In the body there is
a room
cold pressing the doors
cracking
and an iron bed
a wind between girders
and faucets
cold water where I wash
hands
in the base of the sink the drain stopper
a word
Crane
I read with each wash
the life outside, high ground
Crescent Hill
streetlight by morning first launch
five geese
into the sun rising beneath a cloud, moon
turning to dark
a sexless light, unlit lamp
behind the ivy-crowned maple
November sheared to spaces between
capillaries
where heron landed once, a pause
I’m wise
to actualize
when an anger rises but
I’m on a hilltop
there’ll be no flooding here
even the draws
frost

 

Sean Patrick Hill 

 

Artist's Commentary:

Some time ago, Sean and I decided that we would like to work together, joining poem and image.
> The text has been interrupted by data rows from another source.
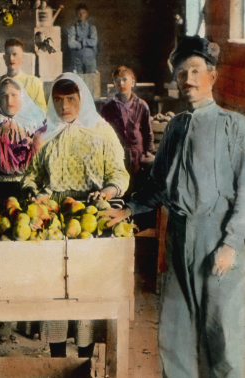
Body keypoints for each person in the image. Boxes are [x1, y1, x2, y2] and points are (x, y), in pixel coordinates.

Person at [101, 36, 245, 378]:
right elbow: (157, 186)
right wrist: (129, 209)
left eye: (195, 70)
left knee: (222, 334)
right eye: (181, 74)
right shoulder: (176, 127)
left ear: (212, 75)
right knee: (175, 335)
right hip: (178, 237)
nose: (188, 79)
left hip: (217, 239)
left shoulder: (235, 126)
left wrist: (232, 243)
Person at [20, 73, 129, 358]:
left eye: (70, 99)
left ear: (82, 99)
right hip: (52, 217)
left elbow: (119, 173)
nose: (64, 106)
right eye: (58, 100)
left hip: (89, 217)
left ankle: (84, 358)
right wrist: (34, 192)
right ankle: (56, 359)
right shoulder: (43, 135)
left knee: (85, 290)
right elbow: (31, 175)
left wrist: (107, 190)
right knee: (55, 289)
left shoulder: (101, 132)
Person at [100, 66, 154, 194]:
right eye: (117, 81)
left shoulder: (141, 105)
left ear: (133, 82)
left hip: (137, 155)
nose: (121, 83)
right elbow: (102, 133)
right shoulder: (108, 107)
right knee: (120, 188)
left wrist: (148, 151)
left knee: (138, 189)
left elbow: (147, 131)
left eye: (125, 80)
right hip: (116, 155)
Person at [0, 38, 47, 111]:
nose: (11, 58)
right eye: (8, 55)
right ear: (4, 58)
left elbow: (42, 112)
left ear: (23, 57)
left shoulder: (35, 82)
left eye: (15, 54)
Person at [67, 3, 98, 74]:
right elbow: (71, 43)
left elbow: (93, 42)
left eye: (84, 13)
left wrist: (81, 41)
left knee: (91, 79)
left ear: (87, 14)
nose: (81, 15)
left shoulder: (92, 28)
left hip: (90, 59)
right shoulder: (73, 28)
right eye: (79, 13)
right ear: (76, 14)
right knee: (78, 80)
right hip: (77, 59)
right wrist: (82, 44)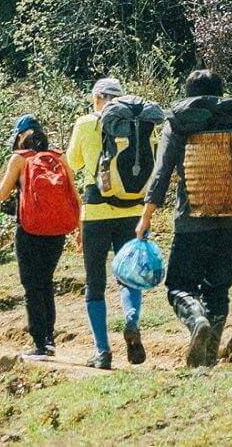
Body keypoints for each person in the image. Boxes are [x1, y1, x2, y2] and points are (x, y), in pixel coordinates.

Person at [136, 70, 232, 368]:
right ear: (219, 92)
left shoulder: (179, 121)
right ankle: (208, 360)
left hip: (191, 221)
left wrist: (146, 215)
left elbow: (162, 172)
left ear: (189, 95)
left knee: (179, 286)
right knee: (218, 289)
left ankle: (196, 320)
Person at [66, 76, 164, 369]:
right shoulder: (140, 124)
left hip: (96, 213)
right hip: (132, 212)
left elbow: (73, 163)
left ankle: (102, 351)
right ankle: (132, 321)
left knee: (95, 284)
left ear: (96, 98)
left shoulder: (86, 124)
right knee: (129, 276)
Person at [0, 114, 80, 360]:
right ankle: (49, 339)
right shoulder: (59, 156)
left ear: (21, 136)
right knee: (45, 282)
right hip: (57, 231)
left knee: (32, 285)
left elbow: (0, 195)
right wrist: (80, 229)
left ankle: (40, 343)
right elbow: (74, 195)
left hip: (29, 230)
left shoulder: (19, 160)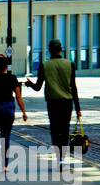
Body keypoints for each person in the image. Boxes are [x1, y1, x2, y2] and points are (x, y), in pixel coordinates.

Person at [24, 39, 80, 167]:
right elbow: (74, 87)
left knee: (55, 130)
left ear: (49, 51)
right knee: (65, 129)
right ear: (61, 49)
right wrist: (78, 109)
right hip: (67, 103)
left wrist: (29, 84)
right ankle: (63, 158)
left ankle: (58, 157)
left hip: (53, 103)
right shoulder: (70, 64)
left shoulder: (44, 65)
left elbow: (38, 87)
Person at [0, 54, 28, 173]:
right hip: (8, 110)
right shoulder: (12, 78)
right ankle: (5, 166)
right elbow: (18, 97)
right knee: (6, 137)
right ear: (6, 66)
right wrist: (24, 112)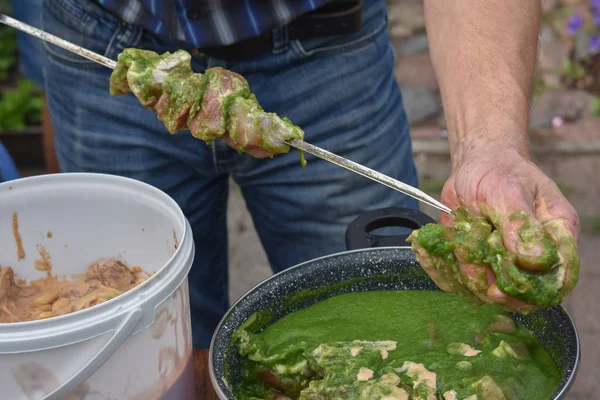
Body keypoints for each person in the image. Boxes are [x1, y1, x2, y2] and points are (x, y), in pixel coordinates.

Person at [40, 0, 579, 349]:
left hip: (324, 43)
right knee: (141, 345)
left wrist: (491, 144)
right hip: (99, 39)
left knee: (394, 328)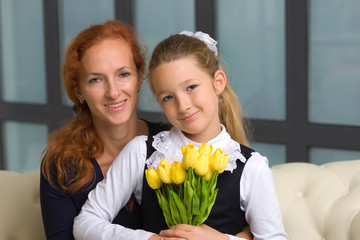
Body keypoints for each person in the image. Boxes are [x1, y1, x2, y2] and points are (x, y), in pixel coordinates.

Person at [73, 30, 287, 240]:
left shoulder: (252, 167)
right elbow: (86, 222)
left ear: (218, 82)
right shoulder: (141, 152)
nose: (183, 106)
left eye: (191, 87)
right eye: (168, 97)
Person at [40, 20, 169, 240]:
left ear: (138, 77)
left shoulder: (173, 142)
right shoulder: (61, 166)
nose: (113, 91)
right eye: (96, 79)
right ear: (79, 90)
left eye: (123, 74)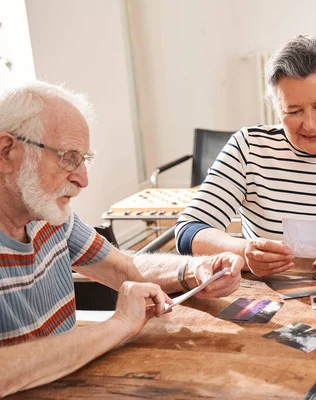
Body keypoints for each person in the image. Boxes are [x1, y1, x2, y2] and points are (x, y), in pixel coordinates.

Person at [0, 82, 243, 396]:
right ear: (6, 152)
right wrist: (117, 325)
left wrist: (193, 272)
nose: (83, 179)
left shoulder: (49, 215)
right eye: (68, 158)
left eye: (84, 159)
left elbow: (120, 266)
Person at [175, 35, 316, 276]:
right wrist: (244, 251)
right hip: (266, 296)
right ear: (276, 107)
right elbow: (188, 230)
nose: (310, 124)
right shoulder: (248, 146)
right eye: (294, 111)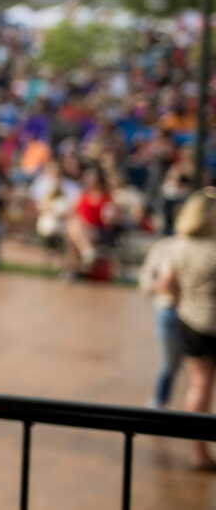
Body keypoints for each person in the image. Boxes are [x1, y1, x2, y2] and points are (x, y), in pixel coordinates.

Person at [154, 188, 216, 470]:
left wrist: (185, 298)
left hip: (190, 321)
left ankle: (197, 451)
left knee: (199, 385)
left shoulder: (180, 245)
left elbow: (166, 284)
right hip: (210, 322)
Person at [139, 233, 184, 409]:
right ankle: (158, 406)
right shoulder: (166, 247)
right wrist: (162, 288)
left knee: (199, 377)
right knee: (169, 366)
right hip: (170, 310)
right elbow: (147, 281)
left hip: (196, 316)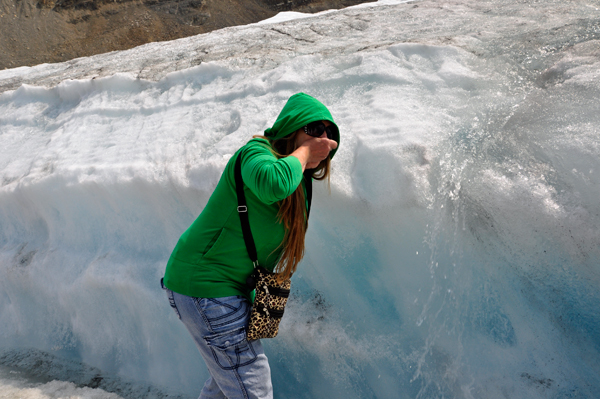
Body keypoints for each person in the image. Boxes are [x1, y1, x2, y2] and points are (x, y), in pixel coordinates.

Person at [161, 92, 340, 399]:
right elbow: (273, 184)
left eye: (329, 134)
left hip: (222, 291)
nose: (323, 140)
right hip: (206, 285)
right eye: (313, 130)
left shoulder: (301, 184)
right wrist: (305, 150)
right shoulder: (256, 153)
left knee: (226, 383)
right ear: (291, 129)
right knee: (251, 385)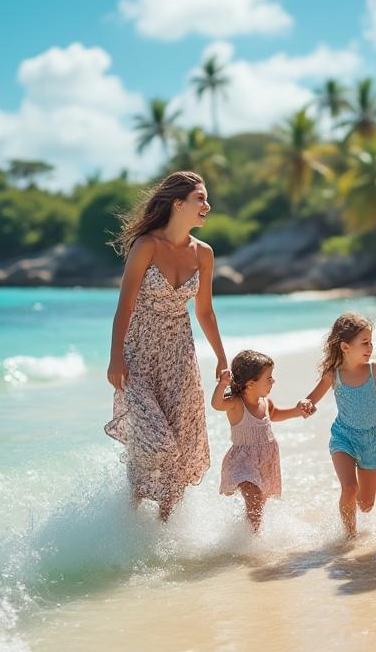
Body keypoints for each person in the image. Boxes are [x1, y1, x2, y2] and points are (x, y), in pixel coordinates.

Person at [105, 171, 230, 522]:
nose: (207, 205)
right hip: (139, 357)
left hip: (180, 357)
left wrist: (221, 357)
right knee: (155, 441)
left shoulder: (203, 253)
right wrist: (115, 356)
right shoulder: (147, 245)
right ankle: (128, 518)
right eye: (200, 199)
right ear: (178, 204)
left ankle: (164, 528)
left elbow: (204, 311)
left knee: (181, 445)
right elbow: (125, 304)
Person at [301, 313, 376, 537]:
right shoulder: (333, 374)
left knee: (366, 504)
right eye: (364, 343)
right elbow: (311, 399)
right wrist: (306, 404)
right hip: (343, 436)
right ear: (345, 347)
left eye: (371, 342)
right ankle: (349, 536)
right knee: (350, 488)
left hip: (371, 440)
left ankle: (349, 509)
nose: (370, 347)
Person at [212, 350, 310, 533]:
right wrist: (222, 384)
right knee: (253, 495)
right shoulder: (236, 403)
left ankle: (251, 535)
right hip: (243, 459)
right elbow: (216, 404)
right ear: (250, 384)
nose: (273, 381)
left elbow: (274, 415)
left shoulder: (265, 402)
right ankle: (250, 539)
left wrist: (297, 411)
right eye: (269, 378)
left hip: (266, 459)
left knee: (259, 504)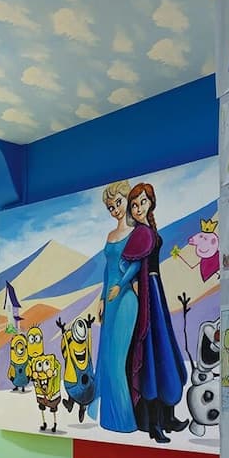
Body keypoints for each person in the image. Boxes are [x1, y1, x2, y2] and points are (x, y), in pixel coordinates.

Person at [122, 183, 188, 443]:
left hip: (156, 293)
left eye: (142, 202)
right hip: (147, 297)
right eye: (134, 204)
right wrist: (135, 288)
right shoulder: (139, 234)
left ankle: (167, 417)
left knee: (164, 355)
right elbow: (129, 266)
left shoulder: (149, 230)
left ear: (151, 203)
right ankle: (154, 424)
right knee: (151, 357)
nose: (138, 208)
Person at [94, 180, 138, 433]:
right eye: (110, 207)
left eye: (118, 203)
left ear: (126, 199)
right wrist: (102, 298)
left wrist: (120, 286)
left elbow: (135, 265)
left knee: (116, 361)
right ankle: (110, 419)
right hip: (109, 303)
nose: (115, 210)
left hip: (125, 300)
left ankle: (124, 421)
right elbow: (107, 270)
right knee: (106, 359)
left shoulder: (136, 232)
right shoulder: (110, 236)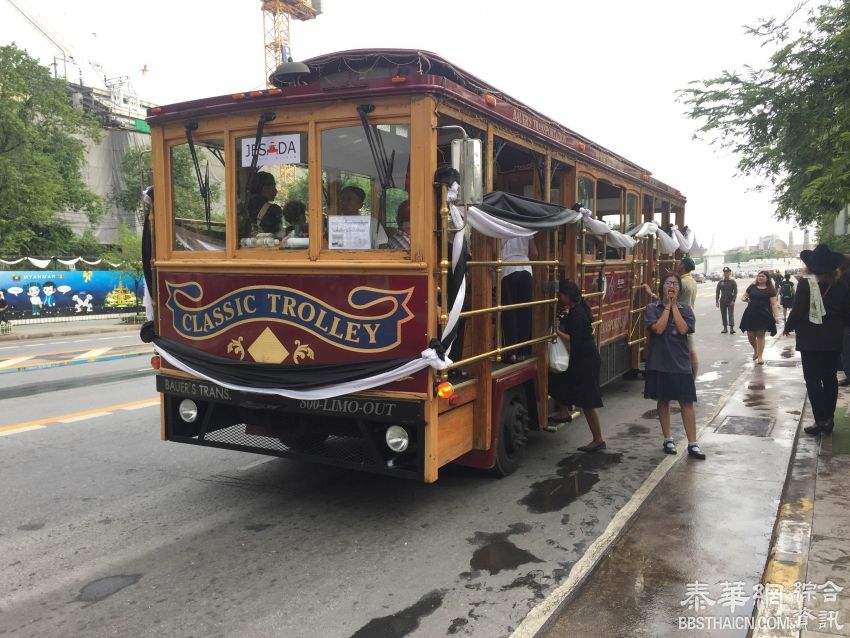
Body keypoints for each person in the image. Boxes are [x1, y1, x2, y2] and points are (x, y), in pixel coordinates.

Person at [784, 245, 850, 436]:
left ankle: (820, 419)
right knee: (830, 378)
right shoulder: (842, 283)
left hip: (810, 338)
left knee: (812, 380)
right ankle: (828, 419)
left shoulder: (806, 283)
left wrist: (788, 326)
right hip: (833, 337)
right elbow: (847, 311)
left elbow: (798, 310)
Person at [644, 272, 705, 459]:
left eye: (676, 284)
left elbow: (683, 329)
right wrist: (667, 308)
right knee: (663, 401)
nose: (672, 286)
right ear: (662, 286)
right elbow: (659, 329)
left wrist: (674, 307)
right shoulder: (652, 308)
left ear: (679, 289)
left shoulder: (686, 310)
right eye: (668, 283)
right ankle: (668, 438)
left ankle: (693, 444)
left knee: (686, 403)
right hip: (660, 363)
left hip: (681, 364)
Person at [548, 281, 606, 451]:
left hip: (586, 361)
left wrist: (557, 332)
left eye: (560, 296)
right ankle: (564, 412)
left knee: (588, 403)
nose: (558, 298)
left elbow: (575, 341)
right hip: (583, 359)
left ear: (567, 296)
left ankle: (598, 439)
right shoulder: (577, 309)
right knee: (561, 381)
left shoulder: (577, 314)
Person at [500, 233, 538, 363]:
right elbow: (534, 252)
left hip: (508, 269)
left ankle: (511, 354)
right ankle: (523, 352)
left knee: (509, 312)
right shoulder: (525, 222)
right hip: (526, 269)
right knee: (524, 312)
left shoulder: (500, 223)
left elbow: (494, 250)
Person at [739, 270, 780, 364]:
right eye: (759, 276)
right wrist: (745, 299)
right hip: (751, 313)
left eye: (763, 276)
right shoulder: (752, 287)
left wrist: (776, 316)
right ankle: (756, 350)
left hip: (763, 314)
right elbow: (743, 297)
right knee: (750, 334)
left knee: (760, 335)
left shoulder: (770, 289)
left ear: (767, 278)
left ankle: (760, 356)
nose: (760, 278)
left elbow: (774, 304)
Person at [677, 256, 699, 374]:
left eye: (679, 262)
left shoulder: (682, 282)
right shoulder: (691, 280)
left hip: (680, 318)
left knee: (690, 350)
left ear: (683, 266)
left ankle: (692, 378)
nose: (677, 264)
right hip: (688, 316)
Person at [247, 172, 284, 236]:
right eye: (274, 186)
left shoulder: (243, 207)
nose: (276, 191)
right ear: (265, 188)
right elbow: (279, 235)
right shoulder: (273, 210)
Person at [716, 267, 737, 334]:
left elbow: (736, 292)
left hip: (730, 299)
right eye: (725, 272)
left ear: (730, 273)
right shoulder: (721, 282)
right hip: (722, 300)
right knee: (723, 314)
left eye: (727, 272)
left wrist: (733, 300)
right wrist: (717, 301)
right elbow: (717, 292)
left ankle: (731, 328)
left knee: (730, 314)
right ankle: (725, 328)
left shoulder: (733, 282)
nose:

Sean generously shared several of his poems with me. I was very excited and jumped right in, attempting a more illustrative drawing for “Winter Rental,” but it felt forced and awkward, so I put the poem aside for several months and eventually came to understand it in my own way. Rather than focusing on Sean’s rich imagery, I thought more about how the poem resonated with me in the present time.

I call this piece
Summer Rental and think of it as a companion piece to Sean’s “Winter Rental.” The image came to me as I was staying in a rental on the coast of Maine this June. As I was looking at the still water in the cove, I thought of Sean’s poem, and it dawned on me that my piece could be a reflection on the transition out of winter into a new season.